#### WHAT THE TASK ASKS:
Show every line of the data below that includes the word "SourceGraphic".

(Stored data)
◆ ◆ ◆

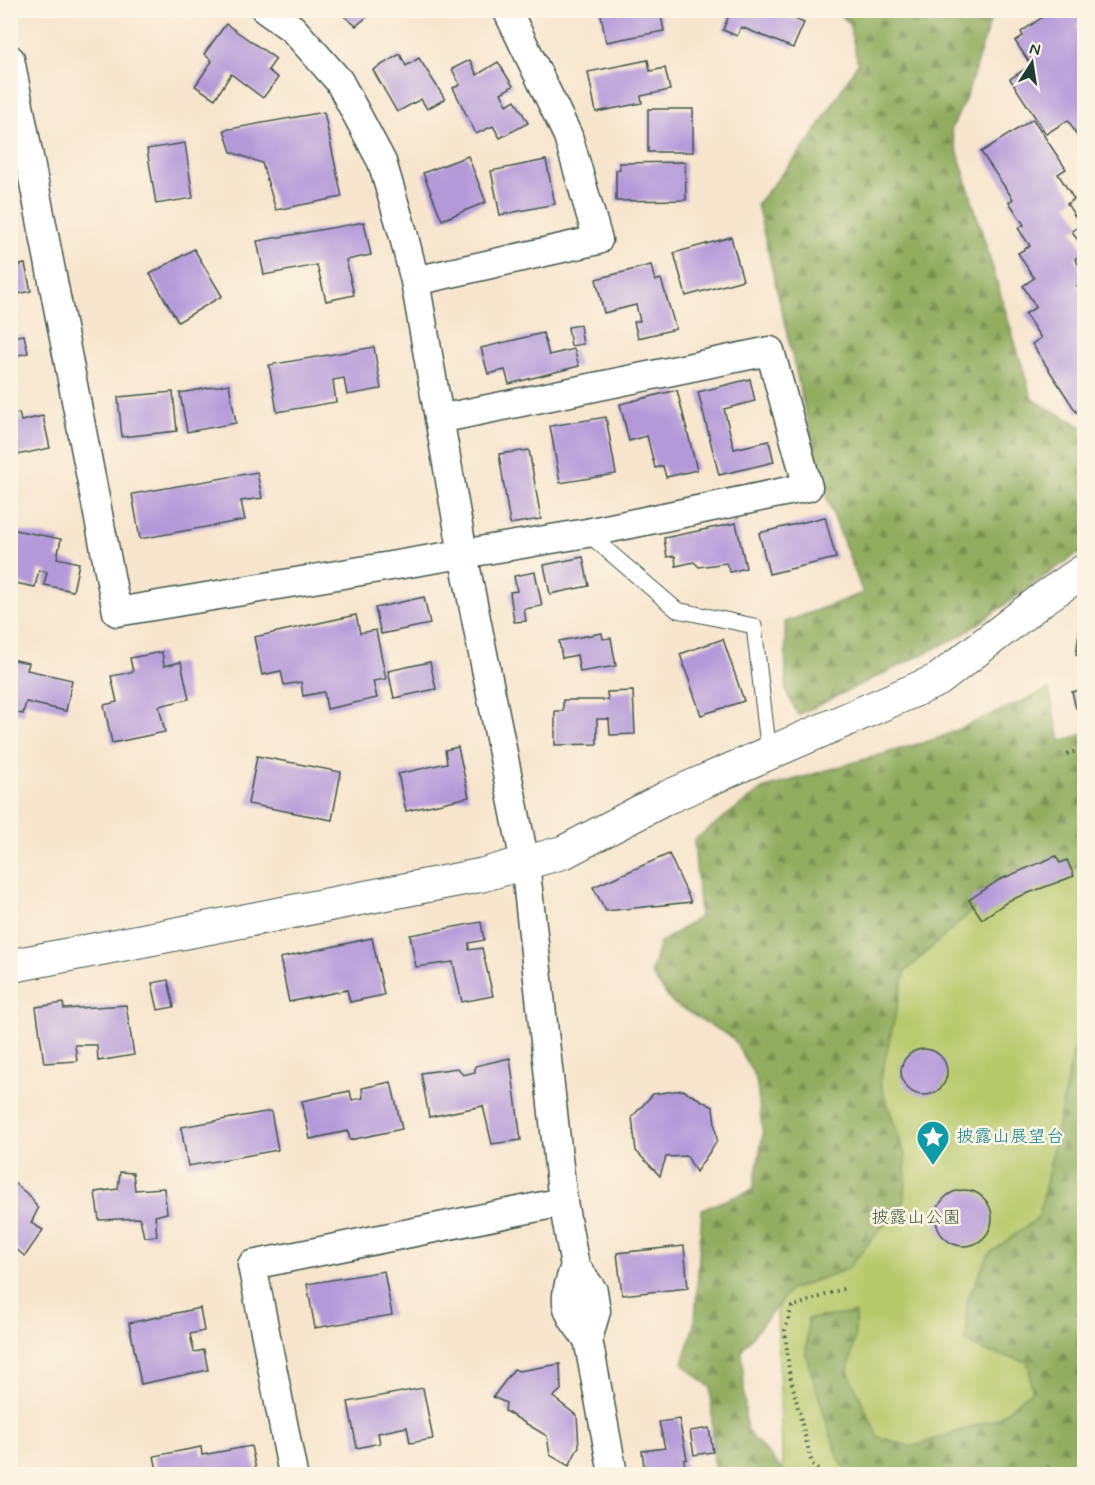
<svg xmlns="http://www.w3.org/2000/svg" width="1095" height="1485" viewBox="0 0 1095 1485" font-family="Mynerve,'Klee One',sans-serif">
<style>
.green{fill:#b8c96c;stroke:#6c8350;stroke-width:1.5}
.forest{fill:url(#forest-firs);stroke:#58754a;stroke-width:1.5}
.building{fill:#b499d9}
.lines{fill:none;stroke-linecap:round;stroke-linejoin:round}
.lane-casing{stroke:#3f564b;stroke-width:17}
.street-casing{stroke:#3f564b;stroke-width:31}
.secondary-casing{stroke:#3f564b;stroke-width:35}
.path{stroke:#3f564b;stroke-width:4;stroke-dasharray:1.5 4.5;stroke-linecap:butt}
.lane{stroke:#fff;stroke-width:15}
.street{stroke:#fff;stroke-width:28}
.secondary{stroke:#fff;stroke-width:33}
.labels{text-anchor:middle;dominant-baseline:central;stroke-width:5;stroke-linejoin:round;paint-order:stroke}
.culture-label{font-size:18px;fill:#0d838f;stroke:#fcf5e5;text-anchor:start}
.park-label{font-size:18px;fill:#3e593f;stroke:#fcf5e5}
</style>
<defs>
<pattern id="forest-firs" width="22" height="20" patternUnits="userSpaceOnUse" patternTransform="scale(1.5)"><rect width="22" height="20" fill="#92ad60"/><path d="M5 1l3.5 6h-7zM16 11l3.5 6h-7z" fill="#778e50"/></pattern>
</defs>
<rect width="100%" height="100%" fill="#fcf5e5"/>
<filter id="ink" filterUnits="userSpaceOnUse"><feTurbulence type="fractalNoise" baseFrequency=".0167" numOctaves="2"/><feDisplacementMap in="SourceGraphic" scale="12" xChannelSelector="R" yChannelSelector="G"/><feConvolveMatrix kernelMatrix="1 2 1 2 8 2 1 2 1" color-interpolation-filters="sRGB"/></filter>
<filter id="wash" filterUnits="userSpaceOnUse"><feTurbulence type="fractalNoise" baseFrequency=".008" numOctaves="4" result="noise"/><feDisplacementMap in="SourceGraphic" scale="24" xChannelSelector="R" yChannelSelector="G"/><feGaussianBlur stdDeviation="1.35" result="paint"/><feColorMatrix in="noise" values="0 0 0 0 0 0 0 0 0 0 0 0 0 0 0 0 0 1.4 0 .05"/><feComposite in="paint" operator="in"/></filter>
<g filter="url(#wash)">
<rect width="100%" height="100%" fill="#f7e5cd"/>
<polygon class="green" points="1084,786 1084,1132 1039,1382 1017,1474 783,1474 773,1203 849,909"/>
<g class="forest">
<polygon points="836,11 993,11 967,95 951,130 1032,399 1084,428 1084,560 1078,553 962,635 798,715 786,691 785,622 863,593 823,488 757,204 811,139 858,63 849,23"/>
<polygon points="1049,689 1060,741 1084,734 1084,867 1018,868 905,972 880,1082 905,1155 906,1185 903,1203 847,1269 790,1290 742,1349 746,1430 786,1474 714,1474 711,1388 683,1364 695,1321 702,1209 753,1190 763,1135 756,1078 733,1038 672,1003 651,973 660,943 700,917 694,840 762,789 939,738"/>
<polygon points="1084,1010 1084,1474 848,1474 838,1457 806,1356 808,1319 855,1313 855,1337 848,1371 878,1437 912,1447 998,1418 1032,1390 1028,1362 984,1351 966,1341 967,1300 989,1254 1039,1217 1070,1066"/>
</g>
<g id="blocks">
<g class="building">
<polygon points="346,10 375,10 356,26 343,15"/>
<polygon points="600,10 660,10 664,31 606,42"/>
<polygon points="731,10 774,10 804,23 793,48 741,27 737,36 723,30"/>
<polygon points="1053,10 1084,10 1084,20 1076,25 1084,38 1084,147 1068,120 1046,134 1010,79 1031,65 1015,41 1023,36 1021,32"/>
<polygon points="226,24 276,59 268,70 278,78 263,98 231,74 215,99 195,86 212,61 204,54"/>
<polygon points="400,54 406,66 419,58 445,99 427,109 421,99 397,112 373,70"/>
<polygon points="470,60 477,75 498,62 513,86 501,93 507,105 515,100 528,123 500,138 493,126 476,134 453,88 460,85 452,69"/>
<polygon points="648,60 650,71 665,68 670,90 641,96 642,103 596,112 588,72"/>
<rect x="648" y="109" width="45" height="43"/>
<polygon points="324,112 342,197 276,210 262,163 231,152 224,130"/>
<polygon points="1033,119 1066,169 1058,174 1074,199 1067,204 1081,225 1072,231 1084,250 1075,259 1084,273 1084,281 1077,286 1084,297 1084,408 1077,413 1032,344 1041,338 1025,314 1036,307 1023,286 1034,278 1018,253 1030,246 1018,228 1024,225 1009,202 1013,199 981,152"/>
<polygon points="185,143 193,198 156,204 147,149"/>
<polygon points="468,156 486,202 442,220 423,173"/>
<polygon points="546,160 555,204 500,215 491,171"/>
<polygon points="685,162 686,200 616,201 616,170 620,170 619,163"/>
<polygon points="364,222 371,255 346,260 354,295 326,301 317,265 264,275 257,241"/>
<polygon points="731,237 743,280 686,296 674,253"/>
<polygon points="194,249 222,296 178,322 150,274"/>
<polygon points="25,264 31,291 10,296 10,267"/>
<polygon points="651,265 655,281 661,279 676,329 638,338 634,322 640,321 636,305 604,313 596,279"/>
<polygon points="580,325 583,344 571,346 568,327"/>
<polygon points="543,333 549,355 574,349 579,366 509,384 505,370 488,374 481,348"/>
<polygon points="24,335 28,353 10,357 10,337"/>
<polygon points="374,347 381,389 347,395 344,378 333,380 336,402 277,412 269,365"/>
<polygon points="750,379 755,401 724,409 734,449 769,441 774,462 719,475 698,392"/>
<polygon points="229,384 236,423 187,432 180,393"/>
<polygon points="677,390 697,470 666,477 663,466 655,468 647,436 629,441 620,404"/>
<polygon points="173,392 177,431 122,437 118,397"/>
<polygon points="19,413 21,421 43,416 50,448 12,456 13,461 10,461 10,415"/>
<polygon points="606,417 616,474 560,483 550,426"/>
<polygon points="529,450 541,519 510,524 499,454"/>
<polygon points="257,472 262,498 241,501 245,520 140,539 132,494"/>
<polygon points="825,517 836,558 769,574 759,533"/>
<polygon points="736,523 746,568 730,572 726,563 699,567 694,562 676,566 675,556 667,557 664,538"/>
<polygon points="10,529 61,539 57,558 79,563 73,591 44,585 47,572 39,570 35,587 10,582"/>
<polygon points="583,557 589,586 550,594 544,565"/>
<polygon points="535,572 542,606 524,609 526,621 514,622 510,592 517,591 514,576"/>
<polygon points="424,597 430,624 381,634 375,608"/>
<polygon points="356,615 360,633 376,630 386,679 373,681 377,698 327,709 324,692 303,696 301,682 284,685 281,671 262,675 254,637"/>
<polygon points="1080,625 1084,625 1084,656 1076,655"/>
<polygon points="602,633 603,639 611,638 616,666 580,672 577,655 562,658 559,641"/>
<polygon points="723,639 744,701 701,715 680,654"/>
<polygon points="162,652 164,666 181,662 189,699 159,706 165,732 112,743 104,705 117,702 111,676 133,672 130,658"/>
<polygon points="10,659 29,663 27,670 72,680 66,711 26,702 23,714 10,711"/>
<polygon points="430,662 436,689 394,698 388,671"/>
<polygon points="1084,689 1084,706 1076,708 1072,692"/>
<polygon points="633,691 635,734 610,735 609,719 597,719 597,744 555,745 555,711 563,711 563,700 608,700 607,692"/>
<polygon points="458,747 469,797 406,811 398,774 447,763 445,750"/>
<polygon points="257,756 341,772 332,820 248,804"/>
<polygon points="669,854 691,902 606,911 593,887"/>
<polygon points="1056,856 1060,863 1067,860 1074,876 1010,900 982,919 969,900 999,880"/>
<polygon points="481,922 484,940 469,943 469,950 482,948 493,996 462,1002 453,962 416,967 410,935"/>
<polygon points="372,938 384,995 350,1002 347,990 289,1002 280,958"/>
<polygon points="168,980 174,1007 158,1010 152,983"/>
<polygon points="63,1003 64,1009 126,1005 134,1055 98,1061 97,1045 75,1045 77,1061 44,1063 36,1007"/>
<circle cx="924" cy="1072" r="23"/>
<polygon points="510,1058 521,1140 492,1144 483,1106 429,1117 421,1073 458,1068 463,1075 475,1072 475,1066"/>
<polygon points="391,1082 402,1129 350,1140 348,1131 310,1139 302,1101 350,1091 352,1100 363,1098 362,1088"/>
<polygon points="683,1090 713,1107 717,1141 696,1172 687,1156 666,1157 660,1176 636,1151 632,1117 653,1094"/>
<polygon points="271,1111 278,1150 188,1166 181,1127"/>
<polygon points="120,1172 133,1173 135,1190 164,1188 167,1213 155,1216 157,1236 144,1237 140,1218 99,1220 95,1192 118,1189"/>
<polygon points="15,1184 30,1196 38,1209 31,1223 43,1230 25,1256 10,1245 10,1186"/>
<circle cx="964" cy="1218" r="28"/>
<polygon points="684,1246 688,1288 622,1295 617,1253"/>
<polygon points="384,1271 392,1315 315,1328 307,1284"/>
<polygon points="200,1308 204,1331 190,1334 194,1352 204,1350 208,1370 141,1384 129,1323"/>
<polygon points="560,1364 561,1390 553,1397 577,1416 579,1446 569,1466 550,1455 547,1436 505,1411 506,1403 493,1397 514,1369 519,1371"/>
<polygon points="423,1388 433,1439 410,1443 407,1427 378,1433 380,1443 357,1448 348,1402"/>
<polygon points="679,1419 687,1459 684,1460 686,1474 645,1474 642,1451 665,1448 659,1422"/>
<polygon points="709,1428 713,1452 694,1455 690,1431"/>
<polygon points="251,1446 257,1474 158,1474 154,1456 201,1447 202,1455"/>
</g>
</g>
</g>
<g filter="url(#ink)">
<use href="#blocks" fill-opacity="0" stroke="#3f564b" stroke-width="1.5"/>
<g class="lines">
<defs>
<polyline id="lane" points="587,533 677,610 754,626 769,754"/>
<g id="street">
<polyline points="266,10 293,29 339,81 382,162 403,233 415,281 463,554 525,863 563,1202 575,1266 593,1291 596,1311 588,1339 613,1474"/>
<polyline points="10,59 117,612 587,533 808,487 770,351 439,419"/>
<polyline points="415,281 598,240 568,136 507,10"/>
<path d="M575,1266C562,1303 563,1308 588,1339"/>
<polyline points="293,1474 252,1265 563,1202"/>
</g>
<polyline id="secondary" points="10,966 482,875 564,852 668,797 938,680 1044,598 1084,571"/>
</defs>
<use href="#lane" class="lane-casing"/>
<use href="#street" class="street-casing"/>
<use href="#secondary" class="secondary-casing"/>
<g class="path">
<polyline points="1067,754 1084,749"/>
<polyline points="822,1474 812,1464 789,1371 785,1330 792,1307 845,1288"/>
</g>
<use href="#lane" class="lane"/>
<use href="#street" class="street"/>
<use href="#secondary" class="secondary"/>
</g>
</g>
<defs>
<symbol id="sight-pin" viewBox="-11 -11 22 30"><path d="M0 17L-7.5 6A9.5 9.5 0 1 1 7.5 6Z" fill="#0f9aa8" stroke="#fcf5e5"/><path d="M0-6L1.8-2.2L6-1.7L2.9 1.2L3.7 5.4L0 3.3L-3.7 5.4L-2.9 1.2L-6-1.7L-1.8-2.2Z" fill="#fff"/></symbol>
</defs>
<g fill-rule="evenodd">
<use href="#sight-pin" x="914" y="1118" width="38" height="52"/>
</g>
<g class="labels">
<g class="culture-label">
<text x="956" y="1137">披露山展望台</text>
</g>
<g class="park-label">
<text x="916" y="1218">披露山公園</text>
</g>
</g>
<rect width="1095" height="1485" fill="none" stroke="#fcf5e5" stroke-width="36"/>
<g transform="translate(1032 63) rotate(12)" stroke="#fcf5e5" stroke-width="4.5" paint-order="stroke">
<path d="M0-4.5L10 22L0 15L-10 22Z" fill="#1f3d34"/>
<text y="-9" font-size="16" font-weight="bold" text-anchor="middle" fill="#1f3d34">N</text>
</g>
</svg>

◆ ◆ ◆

#### ANSWER FOR THIS EXERCISE:
<filter id="ink" filterUnits="userSpaceOnUse"><feTurbulence type="fractalNoise" baseFrequency=".0167" numOctaves="2"/><feDisplacementMap in="SourceGraphic" scale="12" xChannelSelector="R" yChannelSelector="G"/><feConvolveMatrix kernelMatrix="1 2 1 2 8 2 1 2 1" color-interpolation-filters="sRGB"/></filter>
<filter id="wash" filterUnits="userSpaceOnUse"><feTurbulence type="fractalNoise" baseFrequency=".008" numOctaves="4" result="noise"/><feDisplacementMap in="SourceGraphic" scale="24" xChannelSelector="R" yChannelSelector="G"/><feGaussianBlur stdDeviation="1.35" result="paint"/><feColorMatrix in="noise" values="0 0 0 0 0 0 0 0 0 0 0 0 0 0 0 0 0 1.4 0 .05"/><feComposite in="paint" operator="in"/></filter>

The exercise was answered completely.